Hermanos, permitamos que el Espíritu Santo derribe nuestros miedos; permitamos que el Espíritu de la verdad nos guíe por sus caminos. No estamos solos, el Espíritu Santo prepara los corazones
para que nosotros los evangelicemos; hagamos lo que nos toca y dejemos que el Señor haga su parte.
A unos días de las elecciones, me atrevo a decir que hace falta un nuevo Pentecostés; necesitamos de ese Espíritu Santo que se derramó en cada discípulo que estaba en el cenáculo, que iluminó su interior y creó comunidad. Pues esta realidad que vivimos hay quienes no la ven, el Espíritu Santo nos ayudará a ver y ante la polarización el Espíritu Santo será el mejor actor de la unidad y vida en comunidad, ya que Pentecostés nos hace buscar y anhelar más lo que nos une que lo que nos separa, porque Pentecostés es el don fundante del Dios trino capaz de unir a los que estaban dispersos. Además, pidamos para que el Espíritu Santo toque los corazones de los servidores públicos que militan en la política y puedan iniciar a formar una comunidad marcada por el amor, el respeto y la unidad; que puedan comprender que las diferencias enriquecen, el dejar que otros piensen distinto no empobrece. Necesitamos salir de nuestros individualismos, de esa visión miope que tenemos de las cosas; necesitamos cambiar el rumbo, porque de seguir así, el deterioro social será cada vez peor.

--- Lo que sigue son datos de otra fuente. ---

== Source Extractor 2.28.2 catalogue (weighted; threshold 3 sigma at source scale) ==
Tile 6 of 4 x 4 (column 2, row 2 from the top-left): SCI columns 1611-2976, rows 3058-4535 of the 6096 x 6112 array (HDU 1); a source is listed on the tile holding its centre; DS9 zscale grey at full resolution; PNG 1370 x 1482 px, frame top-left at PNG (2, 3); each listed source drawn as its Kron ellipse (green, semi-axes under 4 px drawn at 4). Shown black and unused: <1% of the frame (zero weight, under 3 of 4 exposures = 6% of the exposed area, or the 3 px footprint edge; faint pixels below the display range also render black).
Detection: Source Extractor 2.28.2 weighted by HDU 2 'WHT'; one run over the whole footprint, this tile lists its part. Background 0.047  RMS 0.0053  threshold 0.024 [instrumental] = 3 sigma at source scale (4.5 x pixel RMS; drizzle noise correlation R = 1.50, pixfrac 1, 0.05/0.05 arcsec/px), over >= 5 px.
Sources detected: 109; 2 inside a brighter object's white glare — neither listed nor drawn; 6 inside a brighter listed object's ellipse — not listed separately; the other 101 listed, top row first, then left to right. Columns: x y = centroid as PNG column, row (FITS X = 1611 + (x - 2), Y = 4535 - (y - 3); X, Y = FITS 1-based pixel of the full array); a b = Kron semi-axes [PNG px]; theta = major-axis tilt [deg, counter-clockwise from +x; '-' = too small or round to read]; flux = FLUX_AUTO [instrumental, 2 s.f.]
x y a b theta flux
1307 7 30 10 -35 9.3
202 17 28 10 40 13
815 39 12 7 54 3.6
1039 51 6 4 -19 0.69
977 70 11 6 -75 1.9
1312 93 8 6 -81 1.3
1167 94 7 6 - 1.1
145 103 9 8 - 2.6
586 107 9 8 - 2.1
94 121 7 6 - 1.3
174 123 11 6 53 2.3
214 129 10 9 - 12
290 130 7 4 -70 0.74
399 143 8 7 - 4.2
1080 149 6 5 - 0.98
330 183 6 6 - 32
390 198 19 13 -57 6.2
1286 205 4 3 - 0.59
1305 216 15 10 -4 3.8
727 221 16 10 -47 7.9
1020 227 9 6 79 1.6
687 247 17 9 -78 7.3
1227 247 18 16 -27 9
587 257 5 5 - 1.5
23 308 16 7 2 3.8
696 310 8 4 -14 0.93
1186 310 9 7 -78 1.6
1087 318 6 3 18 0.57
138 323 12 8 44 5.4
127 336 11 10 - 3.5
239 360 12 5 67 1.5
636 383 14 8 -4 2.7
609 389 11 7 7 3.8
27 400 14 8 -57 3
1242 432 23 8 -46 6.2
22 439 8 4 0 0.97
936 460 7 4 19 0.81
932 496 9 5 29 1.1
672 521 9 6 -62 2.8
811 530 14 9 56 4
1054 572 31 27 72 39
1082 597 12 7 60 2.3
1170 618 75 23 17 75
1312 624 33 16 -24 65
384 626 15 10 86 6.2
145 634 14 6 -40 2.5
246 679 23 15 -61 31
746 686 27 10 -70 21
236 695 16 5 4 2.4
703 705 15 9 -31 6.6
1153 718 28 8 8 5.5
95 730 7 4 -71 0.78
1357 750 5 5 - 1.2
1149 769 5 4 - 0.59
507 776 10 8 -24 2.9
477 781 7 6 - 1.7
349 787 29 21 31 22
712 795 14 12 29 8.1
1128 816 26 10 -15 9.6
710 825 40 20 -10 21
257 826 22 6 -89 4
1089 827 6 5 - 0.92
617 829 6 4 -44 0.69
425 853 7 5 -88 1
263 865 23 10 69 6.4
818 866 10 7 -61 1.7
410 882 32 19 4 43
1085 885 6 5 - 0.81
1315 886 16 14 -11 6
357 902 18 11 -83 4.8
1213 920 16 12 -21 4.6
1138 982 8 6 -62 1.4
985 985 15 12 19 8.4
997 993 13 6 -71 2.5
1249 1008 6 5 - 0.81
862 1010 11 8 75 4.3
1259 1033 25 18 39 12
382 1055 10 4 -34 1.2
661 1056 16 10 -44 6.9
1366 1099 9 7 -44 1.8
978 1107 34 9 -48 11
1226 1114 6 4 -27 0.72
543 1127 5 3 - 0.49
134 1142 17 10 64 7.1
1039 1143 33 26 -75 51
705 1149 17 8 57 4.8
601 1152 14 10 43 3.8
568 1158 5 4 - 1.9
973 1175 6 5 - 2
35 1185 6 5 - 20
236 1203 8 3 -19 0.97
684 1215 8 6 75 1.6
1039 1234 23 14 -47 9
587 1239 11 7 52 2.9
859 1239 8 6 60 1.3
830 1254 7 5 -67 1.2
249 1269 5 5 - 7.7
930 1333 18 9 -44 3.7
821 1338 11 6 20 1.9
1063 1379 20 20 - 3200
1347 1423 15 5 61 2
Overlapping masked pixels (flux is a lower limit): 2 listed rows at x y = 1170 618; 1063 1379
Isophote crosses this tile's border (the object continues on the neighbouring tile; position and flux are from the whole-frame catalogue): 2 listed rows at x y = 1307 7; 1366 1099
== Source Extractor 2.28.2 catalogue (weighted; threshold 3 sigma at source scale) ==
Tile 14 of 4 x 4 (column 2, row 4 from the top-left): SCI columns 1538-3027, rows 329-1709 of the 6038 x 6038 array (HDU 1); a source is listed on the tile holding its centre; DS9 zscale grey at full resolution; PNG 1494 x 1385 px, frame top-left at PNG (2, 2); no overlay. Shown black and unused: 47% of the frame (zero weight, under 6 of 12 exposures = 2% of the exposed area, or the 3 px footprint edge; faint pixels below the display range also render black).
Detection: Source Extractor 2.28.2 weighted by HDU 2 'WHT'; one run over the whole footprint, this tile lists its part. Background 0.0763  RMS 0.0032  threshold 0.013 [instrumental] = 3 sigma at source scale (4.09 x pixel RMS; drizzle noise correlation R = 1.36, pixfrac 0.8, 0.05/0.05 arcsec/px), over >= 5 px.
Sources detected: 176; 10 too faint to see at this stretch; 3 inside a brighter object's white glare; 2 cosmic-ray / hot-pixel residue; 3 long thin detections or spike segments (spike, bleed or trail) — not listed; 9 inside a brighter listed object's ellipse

Por eso hermanos, les invito a todos ¡celebremos al Espíritu Santo hoy! Tengamos la experiencia de una nueva creación, de un poder que verdaderamente nos llevará de la división a la unidad en la verdad y en el amor. Abrámonos a la acción del Espíritu de Jesús y dejemos que Él nos haga discípulos misioneros que vivamos y que proclamemos con alegría que la verdadera transformación, que conduce a la vida y no a la muerte, está en Cristo. Pensemos: ¿Qué podemos hacer para abrirnos a la presencia del Espíritu y así colaborar en la transformación a favor de la vida, siendo testigos del perdón, de la reconciliación y de la paz? Les bendigo a todos, en el nombre del Padre, y del Hijo, y del Espíritu Santo. ¡Feliz domingo para todos!